Winnick might not be the most elegant writer. I think the thing is when he
"tires" to write a message, it gets clunky.... but when he doesn't "try" he ends up tell a good story WITH a message and it is seamless.

Date: 2011-07-27 10:44 pm (UTC)
shadowpsykie: (Happy Willow)
From: [personal profile] shadowpsykie
hey i'd like to try and sooth you a little (in a good way not a weird way.... hmmm it probably got weird with me say that.... ignore that... damit why am I still typing!) So here is part of an interview, and a link to an interview on cbr (thanks to Whitesycamore below) hope this helps a little

Africa is both tumultuous in terms of its history and its politics, and it allows us to go in so many places we really can't go when it comes to talking about the United States. Because the reality in Africa is that it is a beautiful, majestic and also incredibly dangerous continent. When writing about superheroes here in the States, there is a lot of stuff I have to make up. That's just my function. In Africa you truly do have revolutions and wars being fought, dictators being overthrown, governments trying to be instituted where there are warlords or entire armies made up of children -- just crazy, over the top stuff that should be the stuff of fiction but isn't. These are the things we get to tap into, this is the landscape we get to work in and the canvas we get to work on, along with the superheroes. It is high adventure, don't get me wrong. Lots of guys in costume, lots of super bad guys, but set against this volatile landscape, which will make it interesting

(interview here: http://www.comicbookresources.com/?page=article&id=32731 )

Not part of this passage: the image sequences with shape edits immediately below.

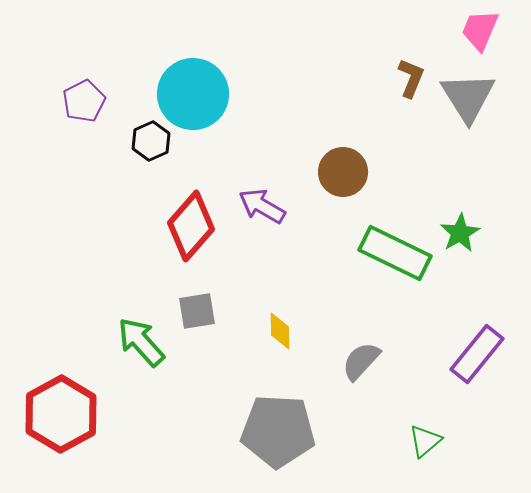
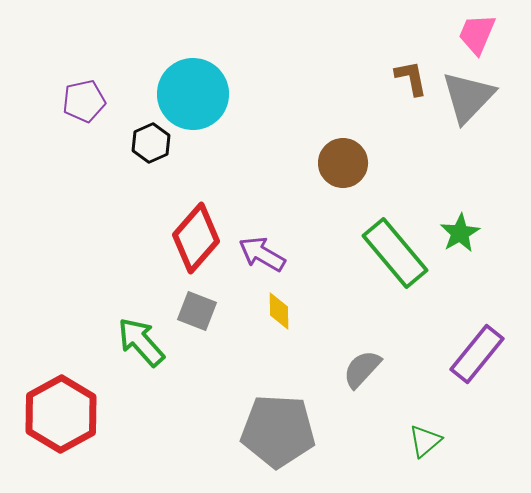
pink trapezoid: moved 3 px left, 4 px down
brown L-shape: rotated 33 degrees counterclockwise
gray triangle: rotated 16 degrees clockwise
purple pentagon: rotated 15 degrees clockwise
black hexagon: moved 2 px down
brown circle: moved 9 px up
purple arrow: moved 48 px down
red diamond: moved 5 px right, 12 px down
green rectangle: rotated 24 degrees clockwise
gray square: rotated 30 degrees clockwise
yellow diamond: moved 1 px left, 20 px up
gray semicircle: moved 1 px right, 8 px down
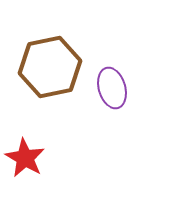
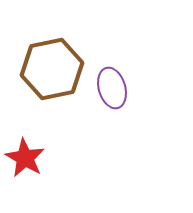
brown hexagon: moved 2 px right, 2 px down
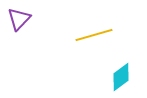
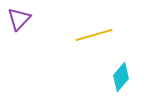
cyan diamond: rotated 12 degrees counterclockwise
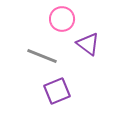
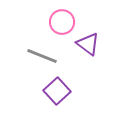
pink circle: moved 3 px down
purple square: rotated 20 degrees counterclockwise
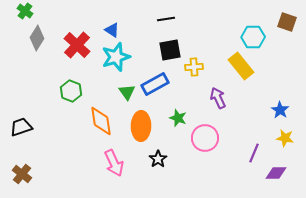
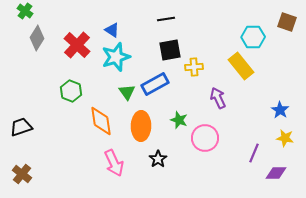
green star: moved 1 px right, 2 px down
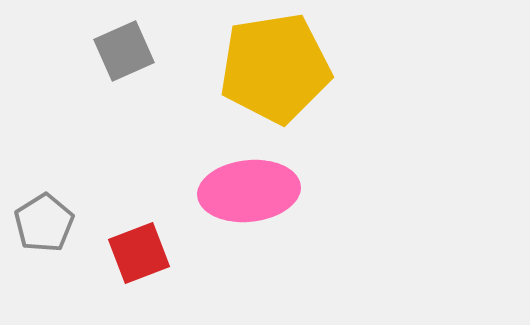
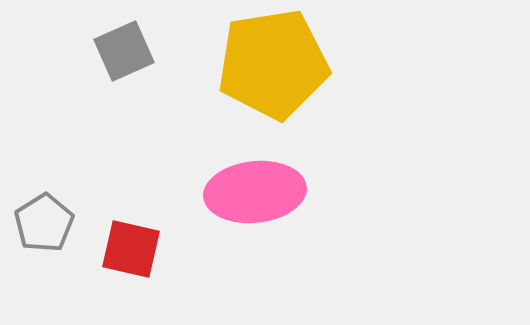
yellow pentagon: moved 2 px left, 4 px up
pink ellipse: moved 6 px right, 1 px down
red square: moved 8 px left, 4 px up; rotated 34 degrees clockwise
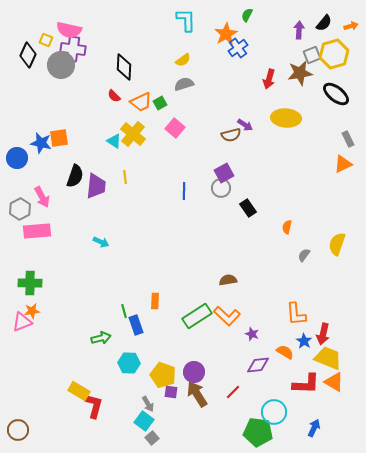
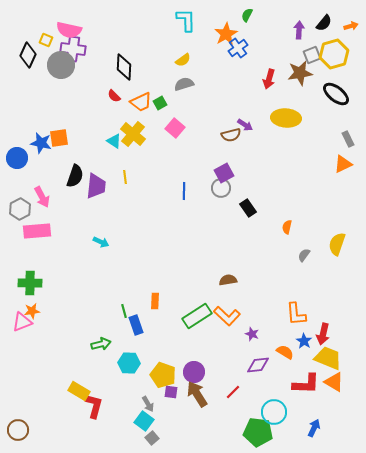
green arrow at (101, 338): moved 6 px down
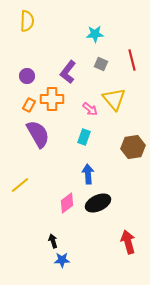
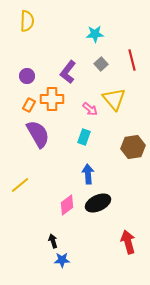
gray square: rotated 24 degrees clockwise
pink diamond: moved 2 px down
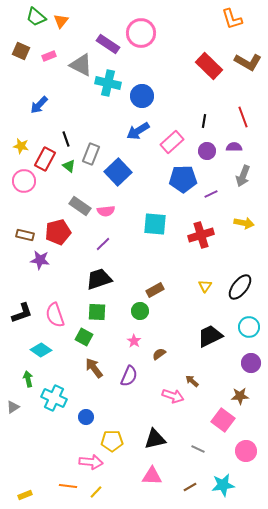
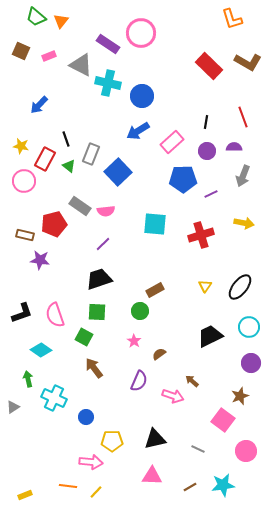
black line at (204, 121): moved 2 px right, 1 px down
red pentagon at (58, 232): moved 4 px left, 8 px up
purple semicircle at (129, 376): moved 10 px right, 5 px down
brown star at (240, 396): rotated 18 degrees counterclockwise
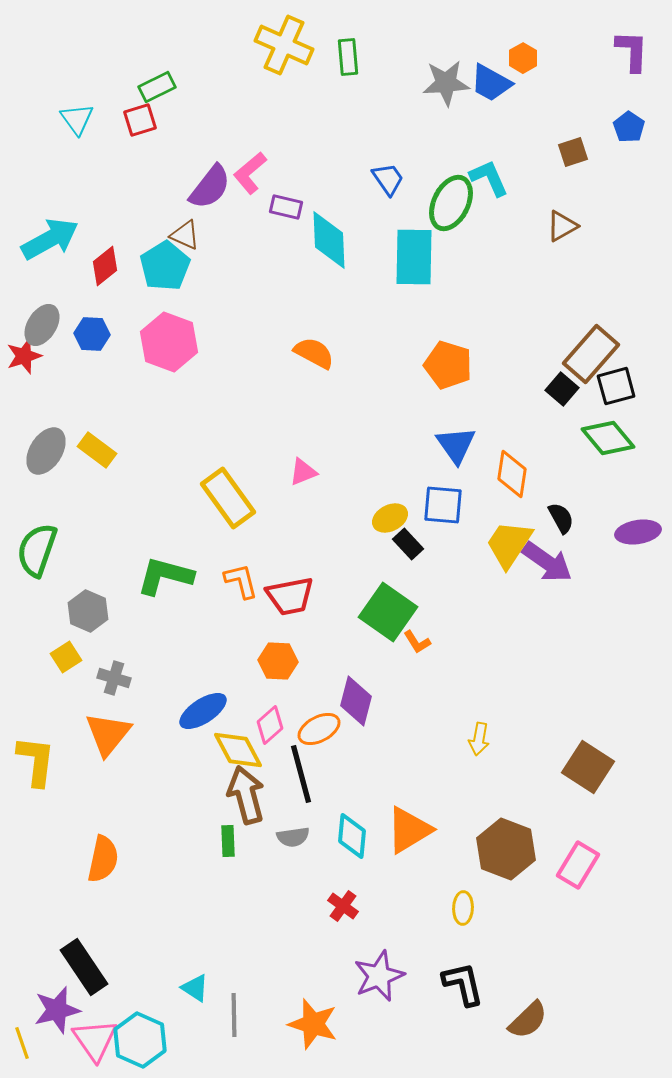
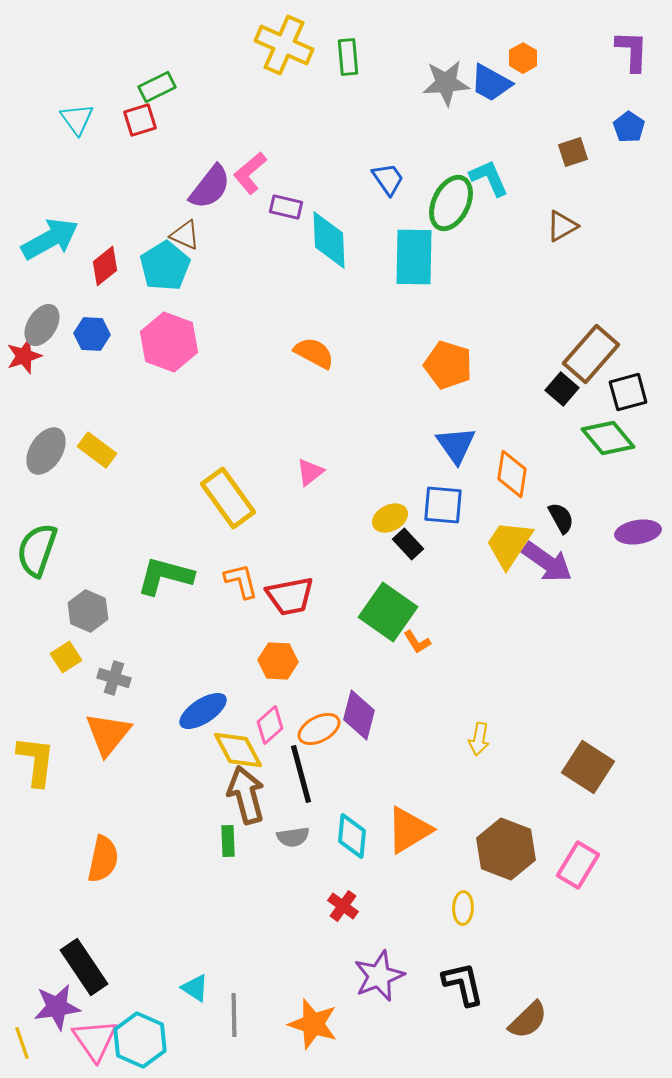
black square at (616, 386): moved 12 px right, 6 px down
pink triangle at (303, 472): moved 7 px right; rotated 16 degrees counterclockwise
purple diamond at (356, 701): moved 3 px right, 14 px down
purple star at (57, 1010): moved 3 px up; rotated 6 degrees clockwise
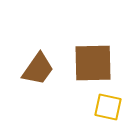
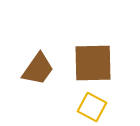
yellow square: moved 16 px left; rotated 16 degrees clockwise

Date: 2011-07-28 01:59 am (UTC)
marco: (Rita)
From: [personal profile] marco
Oh man... Hm. Yeah. I don't know what to feel at all now. vuv;

That wording was... Well. I don't know. It wasn't all bad, but it felt so othering at times. Earlier while I was out, I thought of how someone used "exotic" to describe a particular character and how while I like the sound of the word (because I used it all the time growing up), I've come to hate it because it is very othering. The whole premise is how "different" it makes the subject, and it's one of those things to me that comes off feeling like when people try to justify the model minority thing. ("Oh, you're Asian, so you must be smart!" ; Totally doesn't see how racially insensitive if not outright racist that statement is.)

Also, it does feel like it comes from such a place of privilege. It's like the matter where people don't believe something is feminist unless a man points it out, and it also reminds me a little of a post (and some connected links) from Racialicious about the novel and movie The Help. I think another part that bugs me about all this is he talks about it as if America doesn't have a lot of this stuff in its history (and sadly, some of it ongoing now). It's all kind of awkward.

I'm glad at least that Winick won't try to politicize the comic and anything (going by what he says), but again, I don't like that he feels that stuff has come up just because the comic is set in Africa. (And again, in his very first lines, he calls Africa dangerous. He probably means a very kind of dangerous than is typically used for the NA, but it's phrased as though plenty of people here don't live dangerous lives. It's the implications that go with it to me.)

On the plus side, I'm interested in what he'll do with the supporting cast. On the down side, I'm sad that it sounds like Africa only has one superhero (or at least, Bat family member) to cover it. The parallel to the Batfamily of Gotham to Batwing's is close yet distant there.

It all feels kind of touch and go... From everything about what Winick sees Africa as, how he parallels Africa to the US and the way his research sounds. I'm glad he's doing research, but to me, it doesn't make me feel like we're going to get something out of it the way we did when Bryke thoroughly researched for AtLA. It feels kind of close, but kind of stunted because of this focus on the "danger" and "corrupt" and "ravaged" aspect. (I say focus because he brings it up a lot.)

Really, we can only wait and see. I think I may be more interested in how discussions and impressions here will go when scans are finally posted, more than I'm interested in the comic itself.